One video shows that the female begins by eating the male's head, suggesting little respect for the male's intellect. The beheading can cause the male to mate all the more ardently, as if knowing this is its last chance. Plants can have a similar response to stress, bearing abundant seed when death seems imminent.

At some point, my friend's dog navigated its way past us, plowing its way through the dense wildflowers. It may have been at this juncture, with the female mantis distracted, that the male got going while the going was good. It flew a short distance away, looking a bit like a helicopter, its long body suspended below four wings catching the bright afternoon sunlight. Cockroaches, a close but less beloved relative of praying mantises, fly in the same manner.

The female, perhaps satiated by the little snack of wasp earlier on, didn't react.
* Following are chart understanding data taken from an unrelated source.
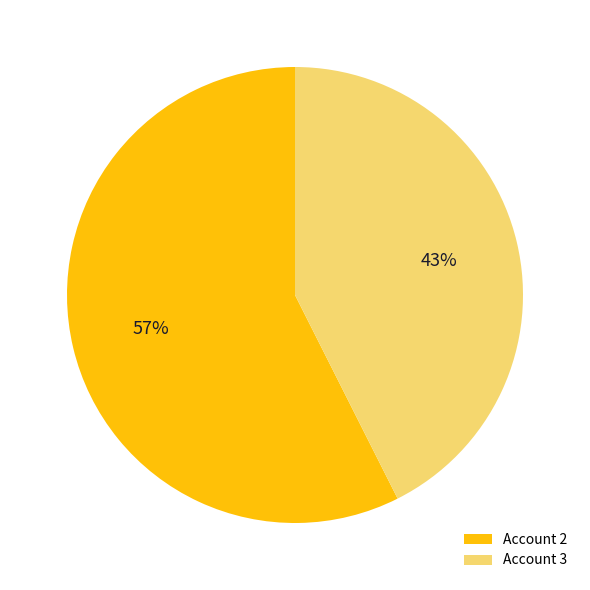

Do Account 3 and Account 2 together represent more than half of the pie?

Yes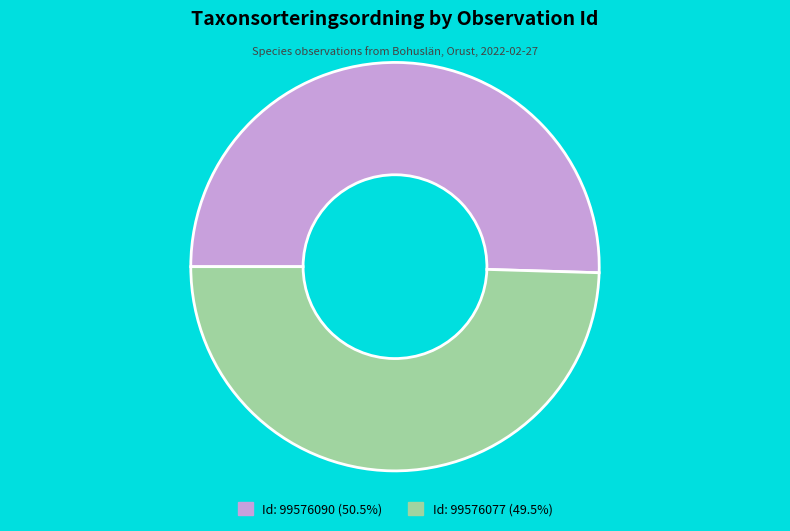

Is there a majority slice in this chart?

Yes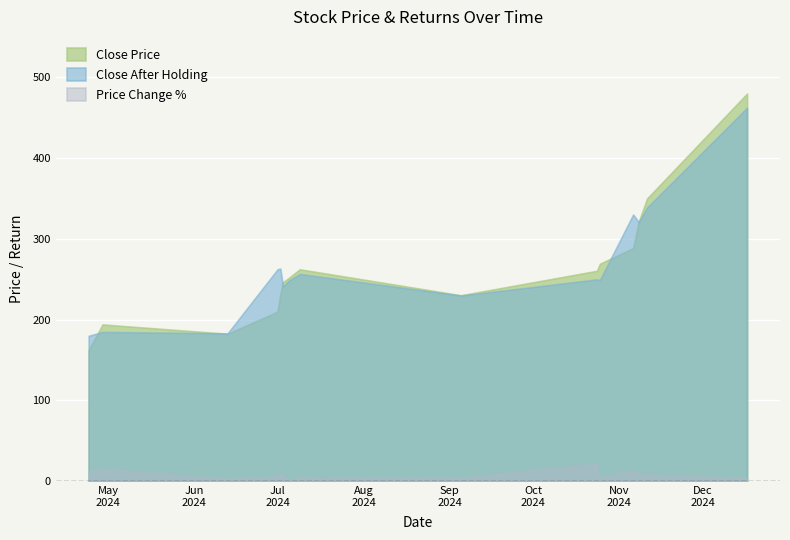

Read the price_change_pct_to_prev_day value at 2024-04-29.

15.3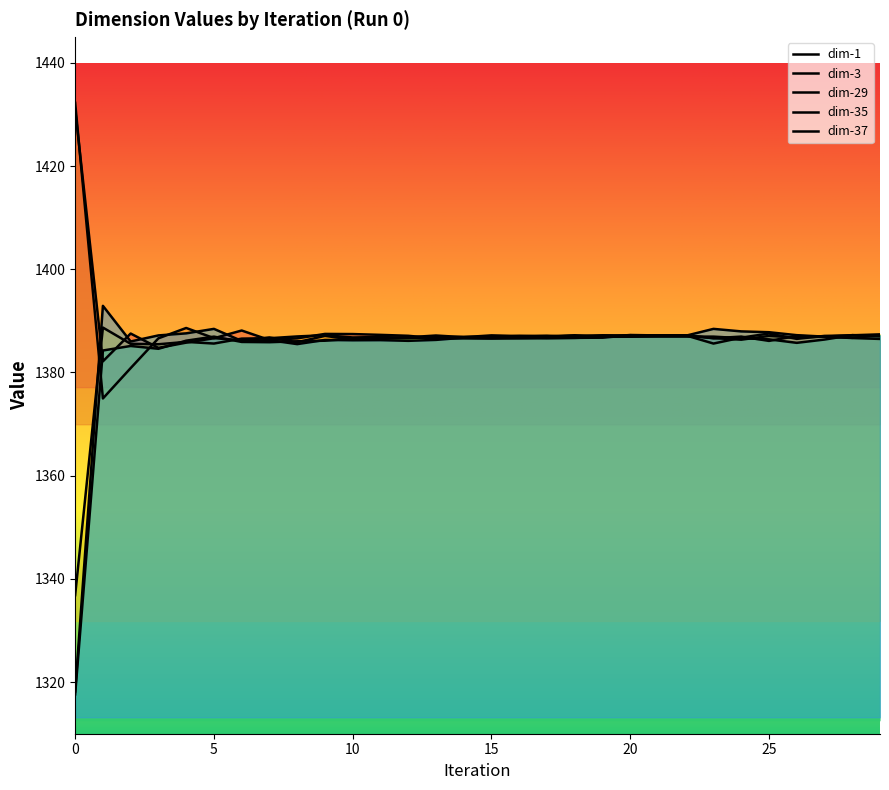

What is the average value of the dim-1 series?

1388.1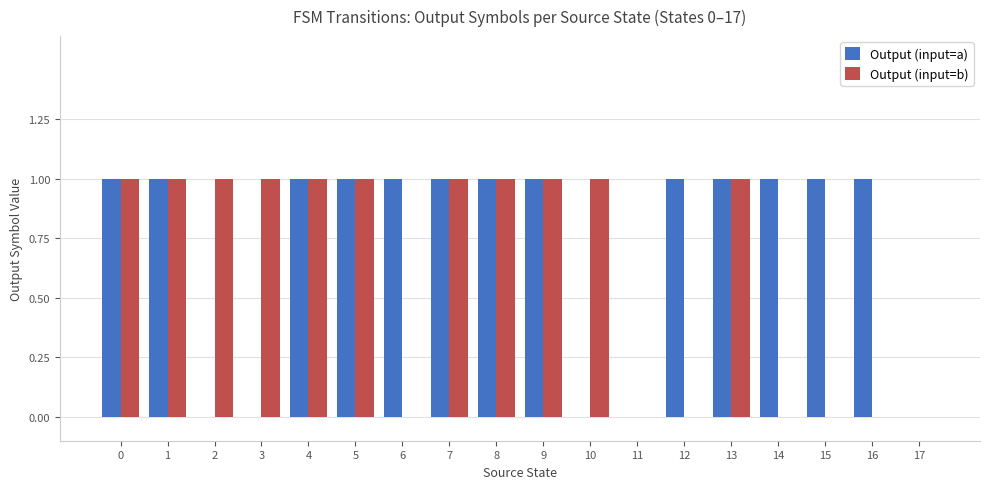

True or false: Output (input=b) has a value of 1 at 11.

False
One bit of advice for any male praying mantises that might be reading: though praying could help, it's best to bring a little snack along for the misses. Small acts of kindness could take the female's mind off of biting your head off. Although, given your imminent demise as winter approaches, giving your body to feed the next generation could improve prospects for your progeny. Tough choice.

Though there are native praying mantises, we mostly encounter the two species introduced from China and Europe. I just hope they stick to wasps, and each other, and don't include monarchs in their diet. A quick googling brings up this post, which suggests that we may want to reassess our view of praying mantises as an unalloyed good.